村瀬は、早由美母娘が去ったあとの廊下に立ち、渡された付箋を見ながら、この再会が喜ぶようなものではないことを巡念していた。
自分に万年筆のプレゼントをくれた頃の彼女とは、身に着けるものなどの外観、顔つき、常識観などが大幅に違っており、見てはいけないものを見てしまったという思いがある。
弁済も一つの償いの方法であるし、健常でありながら心ならない、または判断力が不全な人が、知らぬという故の脱法、触法を犯してしまった時のために弁護士事務所はあるものだと思う。
それでもそれらの方法、機関は、罪を犯した当人の反省が前提にあって成り立つものでなくてはいけない。
だが、今日の日に、二十数年の時間を隔ててまみえた早由美は、誰の目から見ても、自分が養育する子供が及ぼした迷惑、周囲に与えた困惑を詫びる気持ちが覗えない。
スタッフルームに顔を覗かせた村瀬は、「売り場に戻ります」と、中のパートタイマーに声かけした。
扉の前には真由美がおり、一番レジ、お願い出来ますか、と、出てきた村瀬に笑顔で要請した。

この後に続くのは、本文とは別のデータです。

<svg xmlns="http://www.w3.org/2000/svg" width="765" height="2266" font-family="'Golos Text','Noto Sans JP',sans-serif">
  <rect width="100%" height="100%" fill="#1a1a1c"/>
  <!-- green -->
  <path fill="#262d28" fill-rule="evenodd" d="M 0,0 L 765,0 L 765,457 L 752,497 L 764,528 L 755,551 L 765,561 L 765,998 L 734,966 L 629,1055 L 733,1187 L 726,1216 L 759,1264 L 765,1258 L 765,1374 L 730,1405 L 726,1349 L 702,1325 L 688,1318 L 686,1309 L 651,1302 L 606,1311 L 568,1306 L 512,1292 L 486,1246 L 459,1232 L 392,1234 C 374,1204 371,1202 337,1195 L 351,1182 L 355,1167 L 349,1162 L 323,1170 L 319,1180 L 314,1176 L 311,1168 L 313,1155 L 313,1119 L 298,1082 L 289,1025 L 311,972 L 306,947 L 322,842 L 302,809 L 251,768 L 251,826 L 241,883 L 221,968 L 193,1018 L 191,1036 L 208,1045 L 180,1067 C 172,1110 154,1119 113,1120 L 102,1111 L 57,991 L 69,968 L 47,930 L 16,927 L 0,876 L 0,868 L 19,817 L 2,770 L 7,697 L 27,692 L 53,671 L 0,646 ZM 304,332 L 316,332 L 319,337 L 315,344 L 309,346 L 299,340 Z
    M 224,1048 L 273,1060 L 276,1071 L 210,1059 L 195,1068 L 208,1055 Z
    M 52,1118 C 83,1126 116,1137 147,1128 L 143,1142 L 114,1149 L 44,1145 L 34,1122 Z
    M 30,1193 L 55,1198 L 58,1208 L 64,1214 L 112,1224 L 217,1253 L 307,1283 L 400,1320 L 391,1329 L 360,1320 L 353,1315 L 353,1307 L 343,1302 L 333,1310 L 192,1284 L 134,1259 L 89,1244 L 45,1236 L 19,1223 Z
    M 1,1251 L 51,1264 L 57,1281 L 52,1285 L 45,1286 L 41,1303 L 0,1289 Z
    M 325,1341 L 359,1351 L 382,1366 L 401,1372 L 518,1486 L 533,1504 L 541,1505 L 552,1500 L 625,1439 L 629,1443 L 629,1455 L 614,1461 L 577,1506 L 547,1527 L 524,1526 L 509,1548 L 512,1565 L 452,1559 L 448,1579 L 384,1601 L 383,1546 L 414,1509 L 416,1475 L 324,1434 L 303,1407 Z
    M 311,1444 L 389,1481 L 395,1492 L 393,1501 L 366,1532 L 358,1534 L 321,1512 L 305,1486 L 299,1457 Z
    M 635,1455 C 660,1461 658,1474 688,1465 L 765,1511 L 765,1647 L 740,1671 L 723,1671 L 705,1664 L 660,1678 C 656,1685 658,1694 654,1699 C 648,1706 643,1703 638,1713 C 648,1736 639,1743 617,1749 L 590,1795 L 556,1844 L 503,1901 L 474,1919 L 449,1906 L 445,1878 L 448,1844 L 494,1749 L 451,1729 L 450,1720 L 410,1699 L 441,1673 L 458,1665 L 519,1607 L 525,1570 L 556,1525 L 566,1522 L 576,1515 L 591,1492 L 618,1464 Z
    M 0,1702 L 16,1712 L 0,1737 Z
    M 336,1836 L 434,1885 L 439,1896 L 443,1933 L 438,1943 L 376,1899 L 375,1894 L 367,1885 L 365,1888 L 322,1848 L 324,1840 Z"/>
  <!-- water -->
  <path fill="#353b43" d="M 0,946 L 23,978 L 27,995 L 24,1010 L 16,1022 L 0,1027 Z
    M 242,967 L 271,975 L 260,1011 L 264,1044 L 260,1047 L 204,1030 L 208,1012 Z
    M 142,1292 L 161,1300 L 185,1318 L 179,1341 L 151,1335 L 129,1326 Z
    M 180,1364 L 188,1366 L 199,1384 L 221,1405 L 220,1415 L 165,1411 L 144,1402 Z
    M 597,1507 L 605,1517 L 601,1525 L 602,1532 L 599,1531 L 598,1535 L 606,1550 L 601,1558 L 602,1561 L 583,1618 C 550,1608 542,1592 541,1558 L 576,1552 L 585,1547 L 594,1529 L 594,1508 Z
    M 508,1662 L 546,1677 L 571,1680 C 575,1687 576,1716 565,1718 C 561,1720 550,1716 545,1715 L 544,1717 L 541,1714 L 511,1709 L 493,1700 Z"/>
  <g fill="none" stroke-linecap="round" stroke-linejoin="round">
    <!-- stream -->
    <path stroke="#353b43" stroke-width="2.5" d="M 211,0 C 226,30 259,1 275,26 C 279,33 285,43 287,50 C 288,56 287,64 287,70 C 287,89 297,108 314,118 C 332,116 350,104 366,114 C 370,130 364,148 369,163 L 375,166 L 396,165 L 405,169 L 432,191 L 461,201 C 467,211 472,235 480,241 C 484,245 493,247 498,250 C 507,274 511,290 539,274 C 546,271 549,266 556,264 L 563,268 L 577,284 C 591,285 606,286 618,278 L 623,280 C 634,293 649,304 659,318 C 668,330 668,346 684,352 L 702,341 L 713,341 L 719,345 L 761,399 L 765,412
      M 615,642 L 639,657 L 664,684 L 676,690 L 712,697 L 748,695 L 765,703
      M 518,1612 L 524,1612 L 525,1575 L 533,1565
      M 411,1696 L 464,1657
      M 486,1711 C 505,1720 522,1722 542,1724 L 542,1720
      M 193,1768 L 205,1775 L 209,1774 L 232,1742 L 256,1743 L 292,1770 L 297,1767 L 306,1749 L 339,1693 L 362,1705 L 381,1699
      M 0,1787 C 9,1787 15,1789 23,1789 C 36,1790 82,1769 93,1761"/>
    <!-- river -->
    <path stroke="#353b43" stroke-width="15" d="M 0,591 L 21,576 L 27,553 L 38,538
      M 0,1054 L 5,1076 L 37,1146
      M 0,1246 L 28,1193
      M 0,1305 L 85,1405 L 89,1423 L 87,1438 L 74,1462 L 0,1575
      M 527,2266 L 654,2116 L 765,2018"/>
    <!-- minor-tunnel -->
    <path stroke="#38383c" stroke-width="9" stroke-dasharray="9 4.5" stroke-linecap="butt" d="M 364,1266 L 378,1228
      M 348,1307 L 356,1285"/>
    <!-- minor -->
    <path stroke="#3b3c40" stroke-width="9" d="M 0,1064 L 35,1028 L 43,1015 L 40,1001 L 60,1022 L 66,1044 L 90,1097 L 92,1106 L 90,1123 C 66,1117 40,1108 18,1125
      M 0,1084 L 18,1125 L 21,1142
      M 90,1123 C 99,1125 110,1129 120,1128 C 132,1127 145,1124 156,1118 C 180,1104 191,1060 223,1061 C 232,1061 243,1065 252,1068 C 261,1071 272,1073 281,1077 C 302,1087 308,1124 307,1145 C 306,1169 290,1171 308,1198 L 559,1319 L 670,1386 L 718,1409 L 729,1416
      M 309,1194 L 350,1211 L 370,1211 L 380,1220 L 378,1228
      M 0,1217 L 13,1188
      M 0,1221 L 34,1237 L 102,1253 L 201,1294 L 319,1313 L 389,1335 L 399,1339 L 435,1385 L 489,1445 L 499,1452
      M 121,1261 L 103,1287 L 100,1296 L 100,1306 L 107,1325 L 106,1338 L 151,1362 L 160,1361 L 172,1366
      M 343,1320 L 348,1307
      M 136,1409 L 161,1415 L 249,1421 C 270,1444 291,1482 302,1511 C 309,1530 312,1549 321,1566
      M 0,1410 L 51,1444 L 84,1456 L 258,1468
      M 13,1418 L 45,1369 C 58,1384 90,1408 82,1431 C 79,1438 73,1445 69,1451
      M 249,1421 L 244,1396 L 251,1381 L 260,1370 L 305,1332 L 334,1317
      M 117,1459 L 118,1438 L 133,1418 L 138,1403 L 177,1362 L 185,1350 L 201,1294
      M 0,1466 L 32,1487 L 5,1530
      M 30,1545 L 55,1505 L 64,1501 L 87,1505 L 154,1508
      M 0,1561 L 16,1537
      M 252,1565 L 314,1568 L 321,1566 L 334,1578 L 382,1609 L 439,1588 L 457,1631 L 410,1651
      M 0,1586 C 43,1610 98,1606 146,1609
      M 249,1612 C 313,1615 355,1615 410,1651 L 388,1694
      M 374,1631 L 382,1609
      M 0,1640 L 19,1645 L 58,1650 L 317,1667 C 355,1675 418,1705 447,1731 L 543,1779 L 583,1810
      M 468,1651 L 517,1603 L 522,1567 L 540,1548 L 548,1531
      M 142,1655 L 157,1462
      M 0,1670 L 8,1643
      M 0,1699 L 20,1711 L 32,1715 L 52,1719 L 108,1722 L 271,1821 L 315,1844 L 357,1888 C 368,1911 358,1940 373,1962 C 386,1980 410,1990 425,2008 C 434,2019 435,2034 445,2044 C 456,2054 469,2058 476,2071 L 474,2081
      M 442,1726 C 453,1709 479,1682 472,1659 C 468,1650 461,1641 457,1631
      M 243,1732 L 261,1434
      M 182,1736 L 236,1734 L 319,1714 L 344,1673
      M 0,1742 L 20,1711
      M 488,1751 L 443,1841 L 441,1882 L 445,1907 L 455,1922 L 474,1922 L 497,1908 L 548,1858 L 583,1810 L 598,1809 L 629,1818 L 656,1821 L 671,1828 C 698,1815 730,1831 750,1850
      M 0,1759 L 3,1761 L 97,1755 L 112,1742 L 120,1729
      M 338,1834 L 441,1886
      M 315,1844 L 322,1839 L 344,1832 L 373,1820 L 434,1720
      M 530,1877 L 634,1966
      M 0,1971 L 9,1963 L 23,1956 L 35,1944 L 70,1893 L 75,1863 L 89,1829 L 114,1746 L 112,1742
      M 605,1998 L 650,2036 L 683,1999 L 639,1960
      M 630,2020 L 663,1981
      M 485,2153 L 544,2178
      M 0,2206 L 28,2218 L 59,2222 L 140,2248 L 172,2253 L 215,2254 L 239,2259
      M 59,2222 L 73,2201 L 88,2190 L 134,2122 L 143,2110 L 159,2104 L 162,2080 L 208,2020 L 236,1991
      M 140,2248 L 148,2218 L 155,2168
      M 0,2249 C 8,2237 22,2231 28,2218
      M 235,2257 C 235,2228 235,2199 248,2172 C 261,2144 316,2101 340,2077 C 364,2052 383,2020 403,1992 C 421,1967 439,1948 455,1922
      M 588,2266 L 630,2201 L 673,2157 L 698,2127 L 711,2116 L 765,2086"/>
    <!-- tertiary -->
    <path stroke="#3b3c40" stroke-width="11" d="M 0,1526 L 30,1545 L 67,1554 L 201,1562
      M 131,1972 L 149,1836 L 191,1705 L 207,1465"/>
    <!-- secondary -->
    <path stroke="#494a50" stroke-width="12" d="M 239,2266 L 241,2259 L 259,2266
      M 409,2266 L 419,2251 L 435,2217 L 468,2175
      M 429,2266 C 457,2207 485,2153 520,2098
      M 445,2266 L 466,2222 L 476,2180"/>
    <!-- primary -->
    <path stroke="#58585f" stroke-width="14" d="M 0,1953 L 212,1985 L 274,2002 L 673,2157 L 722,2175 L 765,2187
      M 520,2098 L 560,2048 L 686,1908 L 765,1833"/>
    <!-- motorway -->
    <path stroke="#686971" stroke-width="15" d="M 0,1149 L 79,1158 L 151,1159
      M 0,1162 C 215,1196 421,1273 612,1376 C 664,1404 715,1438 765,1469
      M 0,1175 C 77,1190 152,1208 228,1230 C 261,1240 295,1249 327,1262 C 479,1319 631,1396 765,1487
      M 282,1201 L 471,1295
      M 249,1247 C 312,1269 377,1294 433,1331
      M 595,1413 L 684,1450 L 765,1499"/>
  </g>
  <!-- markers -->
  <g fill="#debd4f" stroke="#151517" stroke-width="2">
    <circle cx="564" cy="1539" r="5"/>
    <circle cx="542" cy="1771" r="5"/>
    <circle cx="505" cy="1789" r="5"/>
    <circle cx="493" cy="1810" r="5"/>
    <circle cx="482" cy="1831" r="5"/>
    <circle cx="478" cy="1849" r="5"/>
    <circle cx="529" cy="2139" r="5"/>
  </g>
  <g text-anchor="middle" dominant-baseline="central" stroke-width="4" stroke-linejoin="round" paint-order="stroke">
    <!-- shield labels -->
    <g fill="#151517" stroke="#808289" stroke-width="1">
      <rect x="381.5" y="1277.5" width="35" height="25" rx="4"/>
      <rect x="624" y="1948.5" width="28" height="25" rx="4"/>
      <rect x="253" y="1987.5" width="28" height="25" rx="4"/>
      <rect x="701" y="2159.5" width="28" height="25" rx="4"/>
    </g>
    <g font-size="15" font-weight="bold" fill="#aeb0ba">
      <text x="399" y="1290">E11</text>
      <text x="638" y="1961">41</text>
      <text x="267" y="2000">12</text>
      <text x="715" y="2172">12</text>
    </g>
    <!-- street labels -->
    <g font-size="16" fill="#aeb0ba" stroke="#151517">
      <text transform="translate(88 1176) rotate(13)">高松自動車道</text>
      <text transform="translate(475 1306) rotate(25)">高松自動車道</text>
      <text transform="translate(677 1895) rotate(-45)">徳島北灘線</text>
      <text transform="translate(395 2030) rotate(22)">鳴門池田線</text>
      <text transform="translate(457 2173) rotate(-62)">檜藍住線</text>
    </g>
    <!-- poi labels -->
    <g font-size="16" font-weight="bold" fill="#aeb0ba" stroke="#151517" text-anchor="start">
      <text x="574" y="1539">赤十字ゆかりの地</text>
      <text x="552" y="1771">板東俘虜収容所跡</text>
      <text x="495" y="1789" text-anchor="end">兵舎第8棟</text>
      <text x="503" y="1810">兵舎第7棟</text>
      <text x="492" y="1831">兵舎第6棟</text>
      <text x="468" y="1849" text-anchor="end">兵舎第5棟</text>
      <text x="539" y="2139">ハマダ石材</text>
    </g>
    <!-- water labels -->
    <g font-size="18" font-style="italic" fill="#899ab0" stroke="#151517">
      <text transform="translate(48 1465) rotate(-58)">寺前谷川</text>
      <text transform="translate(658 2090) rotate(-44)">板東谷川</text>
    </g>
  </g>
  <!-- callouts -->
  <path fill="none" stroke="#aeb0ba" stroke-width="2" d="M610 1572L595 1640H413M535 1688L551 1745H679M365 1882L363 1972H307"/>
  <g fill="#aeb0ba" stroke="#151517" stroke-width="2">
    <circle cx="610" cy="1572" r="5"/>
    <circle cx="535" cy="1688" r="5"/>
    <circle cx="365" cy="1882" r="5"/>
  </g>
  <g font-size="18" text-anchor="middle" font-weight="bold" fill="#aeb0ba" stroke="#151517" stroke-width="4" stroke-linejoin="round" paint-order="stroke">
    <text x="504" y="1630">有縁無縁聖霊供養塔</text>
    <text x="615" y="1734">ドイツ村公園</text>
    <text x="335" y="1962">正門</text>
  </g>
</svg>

二番、三番の後ろには、師走の買い出しで買い物籠を山にした客達が列をなしている。村瀬は一番に立ち、「お待ちでしたらどうぞ」と、笑顔で大きく声出しした。左右に並んでいた客達が、わらわらと一番レジに並び始めた。
バーコードスキャンを行いながら出入口の自動ドアを見ると、ミンクコートと黒いセーターの背中をこちらに向けた早由美母娘が出ていく後ろ姿が捉えられた。
連絡はしまい、と村瀬は決めた。何故なら、子供の義毅が結婚を奨めていた頃とは違い、今の早由美は、我が子を大切にしないという最低な形態の親であり、自分の虚飾、虚栄を第一にする女に成り下がってしまったことが分かったからだった。今、心に立ち昇っている虚しさは、菜実との初詣で解消しようと決めた。 レジ台の上に顎と手を載せた幼い男児が村瀬に笑いかけ、村瀬も笑顔を返した。自分には菜実がいるのだ。男児に笑顔を送りながら、村瀬は心に捺した。